Iranians at Home in Southern Calif.
By TESSIE BORDEN
LOS ANGELES (AP) -- As the popular singer Siavash took the stage at the foot of the Hollywood Hills, tiny pinpoints illuminated a darkened concert hall crowded with Iranian teen-agers.
They weren't holding up lighters -- they were cell phones.
Half a world away, dozens of relatives listened to the percussion-heavy Eastern beats of an emerging Iranian music industry. Daring for conservative Iran, the freewheeling sounds tied them to a city they have nicknamed "Tehrangeles.''
In the generation since the Iranian revolution overthrew the U.S.-supported Shah, hundreds of thousands of Iranians have settled in Southern California, cobbling together a community as hardworking as it is eclectic. They are flexing newfound power as they make Los Angeles their largest community outside Iran.
That community is in the spotlight as Iran's soccer team visits this week for its first game against a U.S. team on U.S. soil since the 1979 revolution. It plays the U.S. team Sunday at the Rose Bowl.
* * * * *
TASKS TO COMPLETE:
1. Answer these questions from the article on Iranians in Southern California, one line each:
(a) What were the teen-agers in the concert hall holding up?
(b) What nickname have the relatives in Iran given the city?
(c) Where does Iran's soccer team play the U.S. team on Sunday?
2. Do these statements agree with the article on Iranians in Southern California? Answer yes or no for each and quote the words that decide it.
(a) The concert hall stood at the foot of the Hollywood Hills.
(b) Los Angeles is the second-largest Iranian community outside Iran.
(c) The soccer match is Iran's first against a U.S. team on U.S. soil since the 1979 revolution.
The material after this point is separate from the article.

GIVEN INFORMATION:
* * * * *
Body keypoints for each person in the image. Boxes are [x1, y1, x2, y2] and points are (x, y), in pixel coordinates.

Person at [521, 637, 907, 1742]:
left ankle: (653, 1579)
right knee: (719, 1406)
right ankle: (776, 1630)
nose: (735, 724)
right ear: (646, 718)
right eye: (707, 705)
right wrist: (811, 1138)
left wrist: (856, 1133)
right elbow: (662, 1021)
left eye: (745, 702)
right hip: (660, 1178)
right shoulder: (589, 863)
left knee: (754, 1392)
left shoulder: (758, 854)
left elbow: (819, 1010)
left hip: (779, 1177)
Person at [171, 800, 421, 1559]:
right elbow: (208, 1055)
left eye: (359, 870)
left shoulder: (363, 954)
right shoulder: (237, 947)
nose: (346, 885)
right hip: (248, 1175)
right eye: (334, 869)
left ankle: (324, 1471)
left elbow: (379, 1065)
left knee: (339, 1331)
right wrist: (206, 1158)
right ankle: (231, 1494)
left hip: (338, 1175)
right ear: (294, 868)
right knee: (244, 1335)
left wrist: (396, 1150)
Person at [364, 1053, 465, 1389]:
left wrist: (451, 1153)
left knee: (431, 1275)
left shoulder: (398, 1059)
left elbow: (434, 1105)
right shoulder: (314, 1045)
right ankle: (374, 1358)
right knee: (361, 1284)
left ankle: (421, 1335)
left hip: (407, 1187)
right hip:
* * * * *
ANSWERS BY TASK:
1.
(a) Cell phones.
(b) "Tehrangeles."
(c) The Rose Bowl.

2.
(a) Yes: "took the stage at the foot of the Hollywood Hills"
(b) No: "make Los Angeles their largest community outside Iran"
(c) Yes: "its first game against a U.S. team on U.S. soil since the 1979 revolution"